-- START MATERIAL SUPPLIED --
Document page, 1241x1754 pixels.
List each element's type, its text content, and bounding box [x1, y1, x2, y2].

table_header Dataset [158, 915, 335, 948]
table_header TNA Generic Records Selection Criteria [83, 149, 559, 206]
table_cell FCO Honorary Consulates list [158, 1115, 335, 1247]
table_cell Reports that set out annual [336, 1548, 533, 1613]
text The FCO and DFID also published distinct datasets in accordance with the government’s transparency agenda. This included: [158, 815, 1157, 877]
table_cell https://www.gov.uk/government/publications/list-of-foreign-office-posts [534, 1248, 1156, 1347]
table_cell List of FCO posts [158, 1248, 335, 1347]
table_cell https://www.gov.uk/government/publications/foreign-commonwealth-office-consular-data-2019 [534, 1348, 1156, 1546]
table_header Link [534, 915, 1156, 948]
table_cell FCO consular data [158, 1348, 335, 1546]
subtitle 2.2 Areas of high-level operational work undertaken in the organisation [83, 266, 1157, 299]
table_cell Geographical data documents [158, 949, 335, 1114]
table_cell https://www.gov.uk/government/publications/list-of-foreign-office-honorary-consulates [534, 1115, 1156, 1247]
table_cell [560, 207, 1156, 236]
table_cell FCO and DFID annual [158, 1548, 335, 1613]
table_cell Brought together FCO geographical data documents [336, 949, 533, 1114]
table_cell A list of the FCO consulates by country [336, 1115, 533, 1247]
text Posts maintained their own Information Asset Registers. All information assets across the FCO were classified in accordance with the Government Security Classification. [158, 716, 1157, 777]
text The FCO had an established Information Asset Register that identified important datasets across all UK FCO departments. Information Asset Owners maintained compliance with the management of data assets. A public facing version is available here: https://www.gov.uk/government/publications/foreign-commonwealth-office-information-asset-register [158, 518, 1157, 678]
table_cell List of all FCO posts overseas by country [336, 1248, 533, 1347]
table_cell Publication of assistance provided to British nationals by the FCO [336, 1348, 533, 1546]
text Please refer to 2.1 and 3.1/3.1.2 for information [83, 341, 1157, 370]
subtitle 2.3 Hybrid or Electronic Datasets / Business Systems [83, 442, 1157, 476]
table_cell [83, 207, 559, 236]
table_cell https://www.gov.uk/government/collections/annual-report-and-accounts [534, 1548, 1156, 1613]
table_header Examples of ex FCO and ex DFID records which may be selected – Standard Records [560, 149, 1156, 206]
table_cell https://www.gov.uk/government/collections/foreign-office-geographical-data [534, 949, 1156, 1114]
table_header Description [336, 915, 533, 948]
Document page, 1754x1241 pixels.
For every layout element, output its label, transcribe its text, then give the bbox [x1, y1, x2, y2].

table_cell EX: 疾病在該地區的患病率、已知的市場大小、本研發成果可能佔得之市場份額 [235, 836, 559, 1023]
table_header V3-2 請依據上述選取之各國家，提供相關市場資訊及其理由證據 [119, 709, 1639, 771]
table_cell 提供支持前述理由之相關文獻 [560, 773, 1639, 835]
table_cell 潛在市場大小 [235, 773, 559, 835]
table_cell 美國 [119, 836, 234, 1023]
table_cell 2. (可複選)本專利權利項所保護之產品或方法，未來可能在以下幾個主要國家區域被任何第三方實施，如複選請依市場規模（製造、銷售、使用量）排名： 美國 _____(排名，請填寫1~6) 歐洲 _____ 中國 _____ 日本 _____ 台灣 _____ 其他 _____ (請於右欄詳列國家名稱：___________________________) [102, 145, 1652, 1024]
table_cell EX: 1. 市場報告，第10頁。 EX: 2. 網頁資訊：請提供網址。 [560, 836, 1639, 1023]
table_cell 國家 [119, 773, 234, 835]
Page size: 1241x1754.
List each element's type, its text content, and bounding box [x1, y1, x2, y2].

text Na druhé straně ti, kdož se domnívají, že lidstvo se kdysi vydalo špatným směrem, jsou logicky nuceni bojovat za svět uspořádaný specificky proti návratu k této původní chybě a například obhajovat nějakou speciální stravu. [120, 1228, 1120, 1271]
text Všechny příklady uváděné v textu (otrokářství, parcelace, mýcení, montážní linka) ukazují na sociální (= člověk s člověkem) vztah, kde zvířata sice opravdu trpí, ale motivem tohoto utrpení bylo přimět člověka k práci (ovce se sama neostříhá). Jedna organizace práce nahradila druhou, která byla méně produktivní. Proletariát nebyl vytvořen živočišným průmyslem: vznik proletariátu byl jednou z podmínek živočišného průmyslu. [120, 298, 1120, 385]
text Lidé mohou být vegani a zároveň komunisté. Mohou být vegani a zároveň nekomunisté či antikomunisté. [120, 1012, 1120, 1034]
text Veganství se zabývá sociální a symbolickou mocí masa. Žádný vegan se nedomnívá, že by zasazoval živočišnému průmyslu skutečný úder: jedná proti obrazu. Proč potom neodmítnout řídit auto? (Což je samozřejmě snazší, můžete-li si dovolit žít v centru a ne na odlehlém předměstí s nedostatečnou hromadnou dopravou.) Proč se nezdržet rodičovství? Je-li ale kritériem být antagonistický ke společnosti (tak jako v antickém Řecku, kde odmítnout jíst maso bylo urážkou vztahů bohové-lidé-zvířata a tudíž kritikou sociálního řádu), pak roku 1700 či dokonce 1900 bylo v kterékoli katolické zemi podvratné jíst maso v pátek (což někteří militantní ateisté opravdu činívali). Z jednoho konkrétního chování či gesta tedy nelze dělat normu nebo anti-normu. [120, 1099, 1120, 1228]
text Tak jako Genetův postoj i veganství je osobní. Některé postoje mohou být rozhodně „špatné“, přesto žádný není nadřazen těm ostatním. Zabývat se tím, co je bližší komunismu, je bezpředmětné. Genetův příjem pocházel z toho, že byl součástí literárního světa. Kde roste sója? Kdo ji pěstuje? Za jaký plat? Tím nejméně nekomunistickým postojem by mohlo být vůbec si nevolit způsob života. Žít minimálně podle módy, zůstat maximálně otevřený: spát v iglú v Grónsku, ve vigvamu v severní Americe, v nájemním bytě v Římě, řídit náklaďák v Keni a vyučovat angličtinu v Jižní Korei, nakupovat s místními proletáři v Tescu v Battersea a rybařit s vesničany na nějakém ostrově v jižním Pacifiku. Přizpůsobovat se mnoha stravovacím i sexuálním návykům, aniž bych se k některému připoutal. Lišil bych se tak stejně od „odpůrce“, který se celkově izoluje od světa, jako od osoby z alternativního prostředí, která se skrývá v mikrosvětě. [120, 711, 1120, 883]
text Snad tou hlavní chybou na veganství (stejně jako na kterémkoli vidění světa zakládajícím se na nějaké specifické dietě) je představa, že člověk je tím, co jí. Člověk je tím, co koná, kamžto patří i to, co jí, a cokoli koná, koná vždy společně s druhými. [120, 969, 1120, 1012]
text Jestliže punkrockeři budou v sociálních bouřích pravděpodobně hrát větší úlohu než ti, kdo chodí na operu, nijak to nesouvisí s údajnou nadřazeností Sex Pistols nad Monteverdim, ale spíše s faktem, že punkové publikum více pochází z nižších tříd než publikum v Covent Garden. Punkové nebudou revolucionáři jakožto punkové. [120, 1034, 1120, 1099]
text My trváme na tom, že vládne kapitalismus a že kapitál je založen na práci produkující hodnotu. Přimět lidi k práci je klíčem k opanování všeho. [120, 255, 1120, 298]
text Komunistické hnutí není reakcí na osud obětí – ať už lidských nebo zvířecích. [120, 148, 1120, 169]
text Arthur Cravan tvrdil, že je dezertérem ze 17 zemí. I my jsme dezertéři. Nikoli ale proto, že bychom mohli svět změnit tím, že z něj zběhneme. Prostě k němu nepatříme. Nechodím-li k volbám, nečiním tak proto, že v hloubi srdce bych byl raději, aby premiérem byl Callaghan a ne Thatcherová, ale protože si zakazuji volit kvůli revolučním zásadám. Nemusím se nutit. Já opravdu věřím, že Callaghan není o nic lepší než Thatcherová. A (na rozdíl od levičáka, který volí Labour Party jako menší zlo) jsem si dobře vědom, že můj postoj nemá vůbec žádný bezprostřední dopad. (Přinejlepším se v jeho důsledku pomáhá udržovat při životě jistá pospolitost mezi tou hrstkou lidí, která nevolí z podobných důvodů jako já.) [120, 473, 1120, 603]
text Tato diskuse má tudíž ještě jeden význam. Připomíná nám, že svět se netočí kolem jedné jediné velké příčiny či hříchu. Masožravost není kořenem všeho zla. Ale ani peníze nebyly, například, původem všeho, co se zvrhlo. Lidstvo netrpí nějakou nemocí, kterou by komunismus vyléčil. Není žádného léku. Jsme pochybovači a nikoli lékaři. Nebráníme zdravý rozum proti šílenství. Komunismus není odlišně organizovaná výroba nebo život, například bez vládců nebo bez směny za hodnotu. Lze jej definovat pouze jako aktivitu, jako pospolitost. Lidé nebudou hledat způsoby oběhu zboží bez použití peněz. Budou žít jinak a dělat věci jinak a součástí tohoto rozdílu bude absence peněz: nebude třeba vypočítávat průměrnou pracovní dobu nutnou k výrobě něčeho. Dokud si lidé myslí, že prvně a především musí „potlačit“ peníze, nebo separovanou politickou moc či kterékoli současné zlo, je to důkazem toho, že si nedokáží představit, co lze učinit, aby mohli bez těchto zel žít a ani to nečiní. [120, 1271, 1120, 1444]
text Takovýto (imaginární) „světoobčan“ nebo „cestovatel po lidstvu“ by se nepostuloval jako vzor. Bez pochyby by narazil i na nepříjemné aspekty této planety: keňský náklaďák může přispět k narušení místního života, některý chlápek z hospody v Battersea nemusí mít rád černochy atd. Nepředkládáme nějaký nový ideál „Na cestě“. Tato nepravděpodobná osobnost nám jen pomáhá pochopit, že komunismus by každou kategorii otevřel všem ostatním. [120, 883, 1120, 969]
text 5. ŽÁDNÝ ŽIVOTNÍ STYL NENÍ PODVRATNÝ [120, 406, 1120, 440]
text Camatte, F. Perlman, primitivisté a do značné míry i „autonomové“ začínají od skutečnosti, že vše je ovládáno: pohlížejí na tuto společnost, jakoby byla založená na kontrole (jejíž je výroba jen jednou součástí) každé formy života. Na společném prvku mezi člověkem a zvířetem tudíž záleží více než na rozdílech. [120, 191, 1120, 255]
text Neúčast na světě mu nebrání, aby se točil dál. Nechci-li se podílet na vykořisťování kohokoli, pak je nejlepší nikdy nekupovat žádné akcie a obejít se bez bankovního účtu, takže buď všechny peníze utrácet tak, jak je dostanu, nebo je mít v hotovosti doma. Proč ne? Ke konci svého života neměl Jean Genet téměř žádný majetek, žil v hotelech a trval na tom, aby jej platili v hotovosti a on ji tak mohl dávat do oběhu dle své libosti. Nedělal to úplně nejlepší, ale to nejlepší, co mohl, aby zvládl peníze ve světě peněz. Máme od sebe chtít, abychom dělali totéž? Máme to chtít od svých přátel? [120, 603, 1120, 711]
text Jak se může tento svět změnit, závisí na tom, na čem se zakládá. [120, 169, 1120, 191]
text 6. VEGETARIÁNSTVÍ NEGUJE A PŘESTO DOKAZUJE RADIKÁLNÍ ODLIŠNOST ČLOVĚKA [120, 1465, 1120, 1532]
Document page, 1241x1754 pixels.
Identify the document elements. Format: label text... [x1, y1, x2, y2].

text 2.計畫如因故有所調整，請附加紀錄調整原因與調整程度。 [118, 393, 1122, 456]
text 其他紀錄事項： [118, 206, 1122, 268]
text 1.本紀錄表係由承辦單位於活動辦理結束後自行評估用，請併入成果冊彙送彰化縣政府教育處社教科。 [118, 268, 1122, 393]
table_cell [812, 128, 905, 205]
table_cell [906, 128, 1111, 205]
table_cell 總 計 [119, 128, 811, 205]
-- END MATERIAL SUPPLIED --
● **YOUR OBJECTIVE**
Output the lines in the entries above as a JSON list of strings with one string per line, starting at the line that contains "text Na druhé" and ending at the line that contains "text Všechny příklady". Leave out any blank lines.

● **RESPONSE BELOW**
[
  "text Na druhé straně ti, kdož se domnívají, že lidstvo se kdysi vydalo špatným směrem, jsou logicky nuceni bojovat za svět uspořádaný specificky proti návratu k této původní chybě a například obhajovat nějakou speciální stravu. [120, 1228, 1120, 1271]",
  "text Všechny příklady uváděné v textu (otrokářství, parcelace, mýcení, montážní linka) ukazují na sociální (= člověk s člověkem) vztah, kde zvířata sice opravdu trpí, ale motivem tohoto utrpení bylo přimět člověka k práci (ovce se sama neostříhá). Jedna organizace práce nahradila druhou, která byla méně produktivní. Proletariát nebyl vytvořen živočišným průmyslem: vznik proletariátu byl jednou z podmínek živočišného průmyslu. [120, 298, 1120, 385]"
]